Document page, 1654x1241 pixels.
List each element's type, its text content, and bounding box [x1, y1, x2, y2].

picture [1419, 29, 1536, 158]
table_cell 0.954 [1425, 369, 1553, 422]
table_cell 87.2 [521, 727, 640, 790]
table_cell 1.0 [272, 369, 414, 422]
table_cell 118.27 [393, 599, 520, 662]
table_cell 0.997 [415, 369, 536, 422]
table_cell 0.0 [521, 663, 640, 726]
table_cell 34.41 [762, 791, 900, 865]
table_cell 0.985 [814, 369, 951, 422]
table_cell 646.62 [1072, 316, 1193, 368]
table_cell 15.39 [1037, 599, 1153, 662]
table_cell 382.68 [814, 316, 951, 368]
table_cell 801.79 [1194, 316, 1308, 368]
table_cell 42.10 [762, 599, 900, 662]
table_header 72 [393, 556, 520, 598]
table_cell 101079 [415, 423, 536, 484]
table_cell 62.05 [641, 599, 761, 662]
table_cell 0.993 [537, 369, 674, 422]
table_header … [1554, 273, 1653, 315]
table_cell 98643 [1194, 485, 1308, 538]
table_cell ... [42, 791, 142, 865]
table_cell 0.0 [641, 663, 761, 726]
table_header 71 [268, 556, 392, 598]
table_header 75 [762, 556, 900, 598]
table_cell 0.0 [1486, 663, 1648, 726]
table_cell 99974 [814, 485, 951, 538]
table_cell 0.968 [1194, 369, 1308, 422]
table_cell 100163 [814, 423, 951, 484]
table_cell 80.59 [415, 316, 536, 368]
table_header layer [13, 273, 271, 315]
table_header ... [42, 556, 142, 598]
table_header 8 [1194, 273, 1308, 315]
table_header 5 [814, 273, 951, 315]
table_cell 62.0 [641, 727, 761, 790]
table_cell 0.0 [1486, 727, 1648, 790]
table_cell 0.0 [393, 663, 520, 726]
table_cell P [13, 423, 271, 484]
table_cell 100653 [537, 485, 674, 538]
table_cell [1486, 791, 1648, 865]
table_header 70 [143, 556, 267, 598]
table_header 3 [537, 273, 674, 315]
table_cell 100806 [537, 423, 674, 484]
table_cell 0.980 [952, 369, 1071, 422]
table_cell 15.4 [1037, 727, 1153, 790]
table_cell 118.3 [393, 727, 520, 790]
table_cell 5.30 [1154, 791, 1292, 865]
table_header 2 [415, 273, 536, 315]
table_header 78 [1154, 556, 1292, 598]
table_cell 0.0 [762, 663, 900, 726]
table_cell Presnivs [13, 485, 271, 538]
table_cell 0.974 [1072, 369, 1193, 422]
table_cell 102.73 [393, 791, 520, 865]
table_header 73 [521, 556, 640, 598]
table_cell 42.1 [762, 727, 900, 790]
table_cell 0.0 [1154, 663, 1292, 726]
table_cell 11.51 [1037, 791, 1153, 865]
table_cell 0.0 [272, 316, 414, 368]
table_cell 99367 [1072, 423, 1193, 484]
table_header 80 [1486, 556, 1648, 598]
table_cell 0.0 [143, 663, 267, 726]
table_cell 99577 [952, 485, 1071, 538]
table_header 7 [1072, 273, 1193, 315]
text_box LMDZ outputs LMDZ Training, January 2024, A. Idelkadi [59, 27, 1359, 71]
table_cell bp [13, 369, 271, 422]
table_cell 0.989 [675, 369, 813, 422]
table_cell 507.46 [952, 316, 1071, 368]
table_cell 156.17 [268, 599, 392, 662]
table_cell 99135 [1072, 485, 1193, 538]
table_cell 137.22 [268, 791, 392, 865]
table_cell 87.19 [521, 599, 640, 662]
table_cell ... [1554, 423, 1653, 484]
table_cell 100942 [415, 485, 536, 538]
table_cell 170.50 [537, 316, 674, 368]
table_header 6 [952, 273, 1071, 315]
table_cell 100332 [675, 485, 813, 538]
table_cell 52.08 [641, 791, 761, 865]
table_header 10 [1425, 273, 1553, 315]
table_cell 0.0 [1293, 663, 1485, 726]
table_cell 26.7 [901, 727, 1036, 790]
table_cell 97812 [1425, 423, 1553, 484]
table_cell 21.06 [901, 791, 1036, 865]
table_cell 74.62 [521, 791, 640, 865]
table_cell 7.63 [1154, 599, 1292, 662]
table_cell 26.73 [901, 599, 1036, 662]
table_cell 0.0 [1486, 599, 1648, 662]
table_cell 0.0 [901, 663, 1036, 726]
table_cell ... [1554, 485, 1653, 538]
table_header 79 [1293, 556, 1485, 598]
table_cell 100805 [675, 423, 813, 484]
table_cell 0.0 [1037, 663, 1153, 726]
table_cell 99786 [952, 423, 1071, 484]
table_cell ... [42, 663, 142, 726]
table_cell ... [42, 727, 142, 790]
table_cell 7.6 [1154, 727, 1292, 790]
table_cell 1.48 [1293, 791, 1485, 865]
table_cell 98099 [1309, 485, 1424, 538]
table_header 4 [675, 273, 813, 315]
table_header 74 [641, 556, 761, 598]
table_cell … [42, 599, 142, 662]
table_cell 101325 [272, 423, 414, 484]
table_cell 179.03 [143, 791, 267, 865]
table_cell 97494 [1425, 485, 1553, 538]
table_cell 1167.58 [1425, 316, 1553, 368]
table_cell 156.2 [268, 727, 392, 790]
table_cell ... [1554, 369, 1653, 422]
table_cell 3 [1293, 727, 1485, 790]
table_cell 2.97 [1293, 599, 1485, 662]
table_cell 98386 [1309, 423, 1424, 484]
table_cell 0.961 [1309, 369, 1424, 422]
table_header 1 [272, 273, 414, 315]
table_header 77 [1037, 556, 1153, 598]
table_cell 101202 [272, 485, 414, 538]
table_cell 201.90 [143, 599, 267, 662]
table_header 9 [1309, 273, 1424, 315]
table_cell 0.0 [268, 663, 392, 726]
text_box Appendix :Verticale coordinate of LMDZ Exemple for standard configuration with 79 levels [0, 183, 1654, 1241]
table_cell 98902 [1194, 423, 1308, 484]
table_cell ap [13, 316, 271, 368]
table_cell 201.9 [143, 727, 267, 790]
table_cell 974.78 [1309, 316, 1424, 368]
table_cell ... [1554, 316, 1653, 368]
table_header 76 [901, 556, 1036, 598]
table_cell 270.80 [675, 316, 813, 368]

━━━━━━━━━━━━━━━━━━━━━━━━━━━━━━

DESCRIPTION OF THE TASK. Rewrite all the lines of the data above, swapping "table_header" for "header_cell" wherever it occurs and leaving everything else unchanged.

RESULT OF THIS TASK.
Document page, 1654x1241 pixels.
List each element's type, its text content, and bounding box [x1, y1, x2, y2].

picture [1419, 29, 1536, 158]
table_cell 0.954 [1425, 369, 1553, 422]
table_cell 87.2 [521, 727, 640, 790]
table_cell 1.0 [272, 369, 414, 422]
table_cell 118.27 [393, 599, 520, 662]
table_cell 0.997 [415, 369, 536, 422]
table_cell 0.0 [521, 663, 640, 726]
table_cell 34.41 [762, 791, 900, 865]
table_cell 0.985 [814, 369, 951, 422]
table_cell 646.62 [1072, 316, 1193, 368]
table_cell 15.39 [1037, 599, 1153, 662]
table_cell 382.68 [814, 316, 951, 368]
table_cell 801.79 [1194, 316, 1308, 368]
table_cell 42.10 [762, 599, 900, 662]
header_cell 72 [393, 556, 520, 598]
table_cell 101079 [415, 423, 536, 484]
table_cell 62.05 [641, 599, 761, 662]
table_cell 0.993 [537, 369, 674, 422]
header_cell … [1554, 273, 1653, 315]
table_cell 98643 [1194, 485, 1308, 538]
table_cell ... [42, 791, 142, 865]
table_cell 0.0 [641, 663, 761, 726]
header_cell 71 [268, 556, 392, 598]
header_cell 75 [762, 556, 900, 598]
table_cell 0.0 [1486, 663, 1648, 726]
table_cell 99974 [814, 485, 951, 538]
table_cell 0.968 [1194, 369, 1308, 422]
table_cell 100163 [814, 423, 951, 484]
table_cell 80.59 [415, 316, 536, 368]
header_cell layer [13, 273, 271, 315]
header_cell ... [42, 556, 142, 598]
header_cell 8 [1194, 273, 1308, 315]
header_cell 5 [814, 273, 951, 315]
table_cell 62.0 [641, 727, 761, 790]
table_cell 0.0 [1486, 727, 1648, 790]
table_cell 0.0 [393, 663, 520, 726]
table_cell P [13, 423, 271, 484]
table_cell 100653 [537, 485, 674, 538]
table_cell [1486, 791, 1648, 865]
header_cell 70 [143, 556, 267, 598]
header_cell 3 [537, 273, 674, 315]
table_cell 100806 [537, 423, 674, 484]
table_cell 0.980 [952, 369, 1071, 422]
table_cell 15.4 [1037, 727, 1153, 790]
table_cell 118.3 [393, 727, 520, 790]
table_cell 5.30 [1154, 791, 1292, 865]
header_cell 2 [415, 273, 536, 315]
header_cell 78 [1154, 556, 1292, 598]
table_cell 0.0 [762, 663, 900, 726]
table_cell Presnivs [13, 485, 271, 538]
table_cell 0.974 [1072, 369, 1193, 422]
table_cell 102.73 [393, 791, 520, 865]
header_cell 73 [521, 556, 640, 598]
table_cell 42.1 [762, 727, 900, 790]
table_cell 0.0 [1154, 663, 1292, 726]
table_cell 11.51 [1037, 791, 1153, 865]
table_cell 0.0 [272, 316, 414, 368]
table_cell 99367 [1072, 423, 1193, 484]
header_cell 80 [1486, 556, 1648, 598]
table_cell 0.0 [143, 663, 267, 726]
table_cell 99577 [952, 485, 1071, 538]
header_cell 7 [1072, 273, 1193, 315]
text_box LMDZ outputs LMDZ Training, January 2024, A. Idelkadi [59, 27, 1359, 71]
table_cell bp [13, 369, 271, 422]
table_cell 0.989 [675, 369, 813, 422]
table_cell 507.46 [952, 316, 1071, 368]
table_cell 156.17 [268, 599, 392, 662]
table_cell 99135 [1072, 485, 1193, 538]
table_cell 137.22 [268, 791, 392, 865]
table_cell 87.19 [521, 599, 640, 662]
table_cell ... [1554, 423, 1653, 484]
table_cell 100942 [415, 485, 536, 538]
table_cell 170.50 [537, 316, 674, 368]
header_cell 6 [952, 273, 1071, 315]
table_cell 100332 [675, 485, 813, 538]
table_cell 52.08 [641, 791, 761, 865]
header_cell 10 [1425, 273, 1553, 315]
table_cell 0.0 [1293, 663, 1485, 726]
table_cell 26.7 [901, 727, 1036, 790]
table_cell 97812 [1425, 423, 1553, 484]
table_cell 21.06 [901, 791, 1036, 865]
table_cell 74.62 [521, 791, 640, 865]
table_cell 7.63 [1154, 599, 1292, 662]
table_cell 26.73 [901, 599, 1036, 662]
table_cell 0.0 [1486, 599, 1648, 662]
table_cell 0.0 [901, 663, 1036, 726]
table_cell ... [1554, 485, 1653, 538]
header_cell 79 [1293, 556, 1485, 598]
table_cell 100805 [675, 423, 813, 484]
table_cell 0.0 [1037, 663, 1153, 726]
table_cell 99786 [952, 423, 1071, 484]
table_cell ... [42, 663, 142, 726]
table_cell ... [42, 727, 142, 790]
table_cell 7.6 [1154, 727, 1292, 790]
table_cell 1.48 [1293, 791, 1485, 865]
table_cell 98099 [1309, 485, 1424, 538]
header_cell 4 [675, 273, 813, 315]
header_cell 74 [641, 556, 761, 598]
table_cell … [42, 599, 142, 662]
table_cell 101325 [272, 423, 414, 484]
table_cell 179.03 [143, 791, 267, 865]
table_cell 97494 [1425, 485, 1553, 538]
table_cell 1167.58 [1425, 316, 1553, 368]
table_cell 156.2 [268, 727, 392, 790]
table_cell ... [1554, 369, 1653, 422]
table_cell 3 [1293, 727, 1485, 790]
table_cell 2.97 [1293, 599, 1485, 662]
table_cell 98386 [1309, 423, 1424, 484]
table_cell 0.961 [1309, 369, 1424, 422]
header_cell 1 [272, 273, 414, 315]
header_cell 77 [1037, 556, 1153, 598]
table_cell 101202 [272, 485, 414, 538]
table_cell 201.90 [143, 599, 267, 662]
header_cell 9 [1309, 273, 1424, 315]
table_cell 0.0 [268, 663, 392, 726]
text_box Appendix :Verticale coordinate of LMDZ Exemple for standard configuration with 79 levels [0, 183, 1654, 1241]
table_cell 98902 [1194, 423, 1308, 484]
table_cell ap [13, 316, 271, 368]
table_cell 201.9 [143, 727, 267, 790]
table_cell 974.78 [1309, 316, 1424, 368]
table_cell ... [1554, 316, 1653, 368]
header_cell 76 [901, 556, 1036, 598]
table_cell 270.80 [675, 316, 813, 368]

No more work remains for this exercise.